Eero Hyvönen introduces masses of data to humanists – and everyone else

Data from the ‘sampos’ developed by Hyvönen and his colleagues are open to everyone, and they facilitate the work of historians, for example
Kuvakaappaus Biografiasammosta
In BiographySampo, one can search and compare individuals but also groups of people. In the screenshot, the user has selected generals and admirals (on left) and priests (on right) during the Grand Duchy of Finland that existed between 1809 and 1917.

Looking for the latest book tips or information on a relative who fell in the Winter War? Out to find the life’s story of a famous Finn? Or are you perhaps a historian interested in the mobility of medieval texts globally?

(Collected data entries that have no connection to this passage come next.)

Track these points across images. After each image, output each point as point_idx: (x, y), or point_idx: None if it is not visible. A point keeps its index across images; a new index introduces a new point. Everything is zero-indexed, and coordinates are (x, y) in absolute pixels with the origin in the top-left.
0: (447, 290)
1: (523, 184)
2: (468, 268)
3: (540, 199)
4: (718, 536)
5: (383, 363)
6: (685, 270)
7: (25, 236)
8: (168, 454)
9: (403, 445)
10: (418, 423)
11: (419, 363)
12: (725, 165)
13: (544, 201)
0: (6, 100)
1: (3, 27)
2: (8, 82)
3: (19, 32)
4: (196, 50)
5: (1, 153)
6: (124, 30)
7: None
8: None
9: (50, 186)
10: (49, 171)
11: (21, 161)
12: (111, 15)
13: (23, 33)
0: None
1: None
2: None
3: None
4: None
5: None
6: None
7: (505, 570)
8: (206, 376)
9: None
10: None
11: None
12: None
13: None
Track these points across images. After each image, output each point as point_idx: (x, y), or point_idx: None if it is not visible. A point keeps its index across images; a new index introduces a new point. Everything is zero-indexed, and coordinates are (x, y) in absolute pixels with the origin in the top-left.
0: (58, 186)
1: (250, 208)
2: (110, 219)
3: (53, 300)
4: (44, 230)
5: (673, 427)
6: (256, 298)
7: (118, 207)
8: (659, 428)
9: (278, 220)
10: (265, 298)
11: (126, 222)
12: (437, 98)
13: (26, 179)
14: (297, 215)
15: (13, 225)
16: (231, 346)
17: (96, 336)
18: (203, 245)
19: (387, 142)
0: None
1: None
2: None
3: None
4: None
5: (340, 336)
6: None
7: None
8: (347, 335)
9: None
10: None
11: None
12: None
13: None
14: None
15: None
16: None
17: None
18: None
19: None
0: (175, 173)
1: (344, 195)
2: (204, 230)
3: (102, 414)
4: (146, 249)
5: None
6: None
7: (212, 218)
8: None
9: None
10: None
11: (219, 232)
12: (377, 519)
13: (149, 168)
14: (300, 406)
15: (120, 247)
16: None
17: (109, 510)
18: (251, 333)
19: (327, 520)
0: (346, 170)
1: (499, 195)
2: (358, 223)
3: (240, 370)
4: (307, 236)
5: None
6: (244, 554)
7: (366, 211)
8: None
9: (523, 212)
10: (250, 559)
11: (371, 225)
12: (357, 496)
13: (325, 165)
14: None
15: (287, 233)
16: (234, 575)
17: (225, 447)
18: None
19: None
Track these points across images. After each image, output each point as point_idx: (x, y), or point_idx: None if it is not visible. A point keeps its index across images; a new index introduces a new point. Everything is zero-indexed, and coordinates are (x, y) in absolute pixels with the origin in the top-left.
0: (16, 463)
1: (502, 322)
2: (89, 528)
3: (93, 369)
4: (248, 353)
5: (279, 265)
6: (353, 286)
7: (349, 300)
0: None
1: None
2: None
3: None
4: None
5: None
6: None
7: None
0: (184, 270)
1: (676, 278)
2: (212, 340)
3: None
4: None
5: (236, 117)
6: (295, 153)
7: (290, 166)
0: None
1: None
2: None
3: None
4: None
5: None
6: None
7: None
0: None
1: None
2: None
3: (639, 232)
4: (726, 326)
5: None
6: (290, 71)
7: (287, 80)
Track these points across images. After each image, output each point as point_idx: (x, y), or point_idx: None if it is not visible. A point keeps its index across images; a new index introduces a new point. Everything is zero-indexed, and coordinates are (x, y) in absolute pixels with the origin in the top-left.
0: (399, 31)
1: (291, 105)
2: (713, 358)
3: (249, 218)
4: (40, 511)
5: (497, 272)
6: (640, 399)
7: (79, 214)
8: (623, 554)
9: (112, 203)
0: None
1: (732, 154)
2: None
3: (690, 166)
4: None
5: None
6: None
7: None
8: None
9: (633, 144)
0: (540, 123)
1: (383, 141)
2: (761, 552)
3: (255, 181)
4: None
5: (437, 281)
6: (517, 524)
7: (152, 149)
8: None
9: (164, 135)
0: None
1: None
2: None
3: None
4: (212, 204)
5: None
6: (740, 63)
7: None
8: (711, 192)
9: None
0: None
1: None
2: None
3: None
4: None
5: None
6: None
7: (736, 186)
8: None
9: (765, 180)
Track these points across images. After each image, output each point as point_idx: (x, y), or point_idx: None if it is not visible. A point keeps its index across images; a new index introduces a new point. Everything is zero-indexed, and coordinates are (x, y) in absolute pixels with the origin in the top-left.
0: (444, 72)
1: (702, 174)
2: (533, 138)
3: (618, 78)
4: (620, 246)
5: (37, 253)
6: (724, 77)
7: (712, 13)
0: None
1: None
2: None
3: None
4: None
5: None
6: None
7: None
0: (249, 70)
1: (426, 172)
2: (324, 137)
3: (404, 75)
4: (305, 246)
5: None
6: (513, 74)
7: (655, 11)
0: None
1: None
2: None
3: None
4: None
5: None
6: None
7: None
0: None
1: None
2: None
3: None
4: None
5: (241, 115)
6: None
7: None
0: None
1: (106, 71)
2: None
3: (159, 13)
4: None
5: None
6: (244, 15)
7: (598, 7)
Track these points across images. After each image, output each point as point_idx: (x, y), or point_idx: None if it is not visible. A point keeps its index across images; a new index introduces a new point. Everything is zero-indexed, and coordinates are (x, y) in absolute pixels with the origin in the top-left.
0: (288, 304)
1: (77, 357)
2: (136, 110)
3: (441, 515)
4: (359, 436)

Eero Hyvönen, Professor at Aalto University and Director of Helsinki Centre for Digital Humanities (HELDIG), and his Semantic Computing Research Group (SeCo) has made it significantly easier to search for such information. Hyvönen is known as the person behind the sampos.

Using the sampos, anyone can search information on a range of subjects – ranging from Finnish fiction, soldiers who fell during World War II and the life and close circle of famous Finns.

Sampos combine data picked from different databases. They can also be used to visualise and analyse the data. 'At some point, we realised that the sampo makes for a rather good brand. I believe we have twelve different sampos at the moment, with more on the way,' Hyvönen states.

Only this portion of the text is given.